**Instruction**. Copy the lines below word for word, starting at the line with "country: Samoa" and continuing through the line with "determined by: Gostel, Morgan", both included.

**Supplied data**.
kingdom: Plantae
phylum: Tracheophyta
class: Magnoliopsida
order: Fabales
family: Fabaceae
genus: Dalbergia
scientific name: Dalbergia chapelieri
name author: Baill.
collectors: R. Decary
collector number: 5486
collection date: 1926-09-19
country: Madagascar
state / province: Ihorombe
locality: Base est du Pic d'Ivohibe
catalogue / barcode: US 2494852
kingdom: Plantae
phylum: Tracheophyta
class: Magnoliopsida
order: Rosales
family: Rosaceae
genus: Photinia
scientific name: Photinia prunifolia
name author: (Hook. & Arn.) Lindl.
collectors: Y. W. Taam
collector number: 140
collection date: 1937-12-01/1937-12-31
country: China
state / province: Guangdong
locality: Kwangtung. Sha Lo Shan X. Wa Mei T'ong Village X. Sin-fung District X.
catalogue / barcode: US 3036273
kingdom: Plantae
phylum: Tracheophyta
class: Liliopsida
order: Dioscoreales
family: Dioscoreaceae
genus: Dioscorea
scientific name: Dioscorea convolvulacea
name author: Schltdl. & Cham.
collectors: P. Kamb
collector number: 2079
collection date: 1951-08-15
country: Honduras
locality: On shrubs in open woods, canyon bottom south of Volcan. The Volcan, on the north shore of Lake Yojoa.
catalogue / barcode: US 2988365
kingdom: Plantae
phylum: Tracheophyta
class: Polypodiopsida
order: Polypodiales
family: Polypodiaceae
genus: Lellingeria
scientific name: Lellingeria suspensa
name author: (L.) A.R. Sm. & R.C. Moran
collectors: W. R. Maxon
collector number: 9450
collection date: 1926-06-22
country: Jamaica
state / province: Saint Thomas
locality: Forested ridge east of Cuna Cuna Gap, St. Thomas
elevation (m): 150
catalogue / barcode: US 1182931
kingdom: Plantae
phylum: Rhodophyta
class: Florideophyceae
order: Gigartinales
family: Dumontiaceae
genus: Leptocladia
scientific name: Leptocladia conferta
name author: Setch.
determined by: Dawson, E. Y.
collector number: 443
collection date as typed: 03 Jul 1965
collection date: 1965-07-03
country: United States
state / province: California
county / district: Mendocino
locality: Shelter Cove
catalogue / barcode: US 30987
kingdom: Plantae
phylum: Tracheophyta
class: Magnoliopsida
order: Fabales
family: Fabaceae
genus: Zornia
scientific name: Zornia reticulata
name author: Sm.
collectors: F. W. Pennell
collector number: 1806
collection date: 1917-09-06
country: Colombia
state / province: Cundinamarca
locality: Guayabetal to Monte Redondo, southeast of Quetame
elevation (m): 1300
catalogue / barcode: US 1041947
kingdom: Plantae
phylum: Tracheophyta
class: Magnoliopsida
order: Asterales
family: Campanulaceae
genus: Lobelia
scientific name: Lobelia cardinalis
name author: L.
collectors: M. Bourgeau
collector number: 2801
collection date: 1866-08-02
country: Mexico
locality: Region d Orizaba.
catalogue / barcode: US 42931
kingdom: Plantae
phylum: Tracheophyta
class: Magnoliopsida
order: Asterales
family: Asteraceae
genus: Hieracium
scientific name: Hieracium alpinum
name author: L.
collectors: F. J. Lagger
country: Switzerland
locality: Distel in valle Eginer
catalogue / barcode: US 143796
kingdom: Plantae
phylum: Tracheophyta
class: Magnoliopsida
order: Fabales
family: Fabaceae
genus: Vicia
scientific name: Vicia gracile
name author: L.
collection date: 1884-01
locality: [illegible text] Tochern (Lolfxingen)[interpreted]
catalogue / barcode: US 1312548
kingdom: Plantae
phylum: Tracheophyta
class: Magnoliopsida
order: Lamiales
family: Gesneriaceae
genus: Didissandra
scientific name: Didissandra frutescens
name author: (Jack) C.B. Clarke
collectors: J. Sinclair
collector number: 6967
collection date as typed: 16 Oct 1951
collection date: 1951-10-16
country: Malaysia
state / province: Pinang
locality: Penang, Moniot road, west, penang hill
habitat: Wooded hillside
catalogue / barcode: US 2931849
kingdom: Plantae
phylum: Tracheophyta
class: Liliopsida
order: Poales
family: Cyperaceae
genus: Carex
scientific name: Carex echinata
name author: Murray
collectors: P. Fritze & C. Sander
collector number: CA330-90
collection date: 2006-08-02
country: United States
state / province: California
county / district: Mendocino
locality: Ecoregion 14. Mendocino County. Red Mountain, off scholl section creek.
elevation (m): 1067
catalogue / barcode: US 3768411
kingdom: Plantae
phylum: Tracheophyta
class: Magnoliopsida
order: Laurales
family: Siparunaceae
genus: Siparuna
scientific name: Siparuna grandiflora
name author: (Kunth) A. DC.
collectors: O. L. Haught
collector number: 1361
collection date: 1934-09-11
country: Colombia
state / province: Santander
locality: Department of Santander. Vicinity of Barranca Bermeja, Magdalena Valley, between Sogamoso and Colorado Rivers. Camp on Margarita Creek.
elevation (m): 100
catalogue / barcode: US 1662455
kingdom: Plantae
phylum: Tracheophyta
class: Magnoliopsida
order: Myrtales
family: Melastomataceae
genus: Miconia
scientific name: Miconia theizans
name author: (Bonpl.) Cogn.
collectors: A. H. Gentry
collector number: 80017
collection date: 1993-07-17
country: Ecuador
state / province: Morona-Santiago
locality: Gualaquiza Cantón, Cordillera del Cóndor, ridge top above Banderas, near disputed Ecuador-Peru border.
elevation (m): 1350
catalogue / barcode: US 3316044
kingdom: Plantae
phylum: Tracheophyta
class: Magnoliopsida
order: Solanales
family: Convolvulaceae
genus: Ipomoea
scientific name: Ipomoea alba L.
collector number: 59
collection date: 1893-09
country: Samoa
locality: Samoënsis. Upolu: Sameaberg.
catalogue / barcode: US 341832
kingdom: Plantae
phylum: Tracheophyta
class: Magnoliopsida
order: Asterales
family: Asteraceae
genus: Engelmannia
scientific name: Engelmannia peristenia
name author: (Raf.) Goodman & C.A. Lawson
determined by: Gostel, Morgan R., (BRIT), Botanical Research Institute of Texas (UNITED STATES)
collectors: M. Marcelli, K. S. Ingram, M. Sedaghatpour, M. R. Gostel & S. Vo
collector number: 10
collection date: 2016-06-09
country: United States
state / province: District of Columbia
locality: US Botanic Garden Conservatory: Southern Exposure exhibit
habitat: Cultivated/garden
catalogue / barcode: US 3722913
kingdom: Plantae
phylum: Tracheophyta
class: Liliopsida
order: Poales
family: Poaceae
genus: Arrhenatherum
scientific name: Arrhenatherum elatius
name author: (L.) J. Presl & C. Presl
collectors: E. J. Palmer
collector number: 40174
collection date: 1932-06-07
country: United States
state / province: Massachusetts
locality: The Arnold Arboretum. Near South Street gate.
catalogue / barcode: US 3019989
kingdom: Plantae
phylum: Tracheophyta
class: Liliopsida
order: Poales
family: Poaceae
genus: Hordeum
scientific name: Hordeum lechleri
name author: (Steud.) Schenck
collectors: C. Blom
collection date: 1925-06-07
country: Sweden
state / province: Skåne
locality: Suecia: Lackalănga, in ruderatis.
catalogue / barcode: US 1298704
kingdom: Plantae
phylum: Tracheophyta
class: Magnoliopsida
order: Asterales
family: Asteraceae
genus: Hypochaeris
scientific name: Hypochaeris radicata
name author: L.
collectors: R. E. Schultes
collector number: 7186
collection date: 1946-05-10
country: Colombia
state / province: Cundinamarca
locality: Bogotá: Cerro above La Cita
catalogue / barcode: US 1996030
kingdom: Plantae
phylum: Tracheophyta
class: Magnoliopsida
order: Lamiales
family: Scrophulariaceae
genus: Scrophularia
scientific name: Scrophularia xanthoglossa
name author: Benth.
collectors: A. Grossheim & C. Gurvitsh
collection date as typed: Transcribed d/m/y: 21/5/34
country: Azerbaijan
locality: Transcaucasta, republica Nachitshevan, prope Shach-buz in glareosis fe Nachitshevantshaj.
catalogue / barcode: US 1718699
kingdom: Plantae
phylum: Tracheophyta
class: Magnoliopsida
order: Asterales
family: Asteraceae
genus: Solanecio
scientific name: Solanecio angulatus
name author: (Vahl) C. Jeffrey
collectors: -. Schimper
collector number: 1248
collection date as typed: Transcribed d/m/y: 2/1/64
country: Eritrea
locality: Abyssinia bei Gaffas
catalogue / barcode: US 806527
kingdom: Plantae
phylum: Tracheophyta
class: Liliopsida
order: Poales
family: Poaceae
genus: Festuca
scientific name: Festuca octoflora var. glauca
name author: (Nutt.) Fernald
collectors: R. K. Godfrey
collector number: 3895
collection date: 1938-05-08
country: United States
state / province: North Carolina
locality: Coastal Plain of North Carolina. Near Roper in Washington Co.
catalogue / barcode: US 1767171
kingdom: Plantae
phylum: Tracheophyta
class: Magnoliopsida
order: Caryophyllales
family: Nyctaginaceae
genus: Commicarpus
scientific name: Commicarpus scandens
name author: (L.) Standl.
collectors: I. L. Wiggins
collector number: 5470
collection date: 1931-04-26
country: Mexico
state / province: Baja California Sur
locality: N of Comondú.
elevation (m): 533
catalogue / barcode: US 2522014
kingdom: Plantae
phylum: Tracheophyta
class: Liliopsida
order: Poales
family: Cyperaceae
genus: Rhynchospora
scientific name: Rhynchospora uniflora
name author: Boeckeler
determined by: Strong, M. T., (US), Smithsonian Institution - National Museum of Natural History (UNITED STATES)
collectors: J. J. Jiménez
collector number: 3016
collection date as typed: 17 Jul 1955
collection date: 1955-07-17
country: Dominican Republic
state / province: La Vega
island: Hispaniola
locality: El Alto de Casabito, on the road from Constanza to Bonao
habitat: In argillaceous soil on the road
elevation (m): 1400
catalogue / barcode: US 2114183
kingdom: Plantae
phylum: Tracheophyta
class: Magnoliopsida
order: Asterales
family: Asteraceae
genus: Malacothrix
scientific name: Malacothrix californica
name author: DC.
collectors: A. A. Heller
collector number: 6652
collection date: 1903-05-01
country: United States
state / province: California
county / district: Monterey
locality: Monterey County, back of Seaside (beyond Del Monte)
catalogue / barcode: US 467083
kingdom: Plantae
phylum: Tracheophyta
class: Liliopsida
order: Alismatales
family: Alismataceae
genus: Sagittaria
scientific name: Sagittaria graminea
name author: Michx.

**Answer below**.
country: Samoa
locality: Samoënsis. Upolu: Sameaberg.
catalogue / barcode: US 341832
kingdom: Plantae
phylum: Tracheophyta
class: Magnoliopsida
order: Asterales
family: Asteraceae
genus: Engelmannia
scientific name: Engelmannia peristenia
name author: (Raf.) Goodman & C.A. Lawson
determined by: Gostel, Morgan R., (BRIT), Botanical Research Institute of Texas (UNITED STATES)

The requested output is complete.